◆ **PROVIDED TEXT**:
Ex: $e * 5d = (x^3 + x^2 + x) * (x^6 + x^4 + x^3 + x^2 + 1) = x^3 + x + 1 = 0b$

Wikipedia explains that those square matrices are based on below polynomials

a(x) = $3x^3 + x^2 + x + 2$ modulo $x^4 + 1$

$ \mathrm{a}^{-1}(x) = 11x^3 + 13x^2 + 9x + 14 $

But how is the $ \mathrm{a}^{-1}(x)$ derived?

What I tried

Rijndael pdf doesn't derive that inverse but mentions that even though $x^4 + 1$ is not irreducible polynomial but since $3x^3 + x^2 + x + 2$ is coprime with it, inverse exists and gives that result.

They mention that mix columns operation is linear transformation in modulo $x^4 +1$ and then each coefficient is in GF(2^8) field. So I'm assuming that you don't need to rely on GF(2^8) i.e. $x^8 + x^4 + x^3 + x + 1$ to calculate that inverse vector function above.

When I tried to find inverse using Extended Euclidean algorithm & polynomial division, I got $$-\frac{4}{135}x^3 - \frac{4}{135}x^2 - \frac{12}{135}x + \frac{8}{135}$$ When you normalize it and consider negative as positive since they mention use of xor in modulo $x^4 + 1$ too, we get $x^3 + x^2 + 3x + 2$, which doesn't work when used in corresponding inverse matrix.

How is that inverse function derived?

PS: I'm guessing my confusion is in interaction between modulo $x^4 + 1$ and regular GF(2^8) in this step of AES.

Answer 1

I don't know what went wrong in your run of Euclid's algorithm. But before we delve into that I want to check one thing about your understanding. Please don't take this as an insult. I have simply seen many bright people make mistakes here simply because somebody tossed them into a non-shallow part of the finite field pool without a course on abstract algebra.

◆ **JOB ITEM**: Reproduce the part of the thread on the AES MixColumns inverse that begins with the words containing "When I tried" and ends with "inverse function derived?". The lines after this text are separate material with no connection to it.

◆ **RECORDED INFORMATION**:
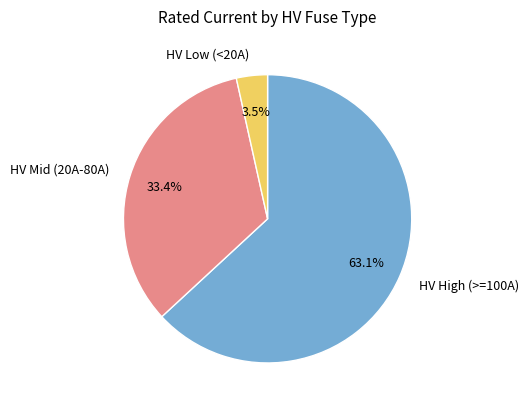

Which slice is the smallest?

HV Low (<20A)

◆ **ANSWER TO THE PROBLEM**:
When I tried to find inverse using Extended Euclidean algorithm & polynomial division, I got $$-\frac{4}{135}x^3 - \frac{4}{135}x^2 - \frac{12}{135}x + \frac{8}{135}$$ When you normalize it and consider negative as positive since they mention use of xor in modulo $x^4 + 1$ too, we get $x^3 + x^2 + 3x + 2$, which doesn't work when used in corresponding inverse matrix.

How is that inverse function derived?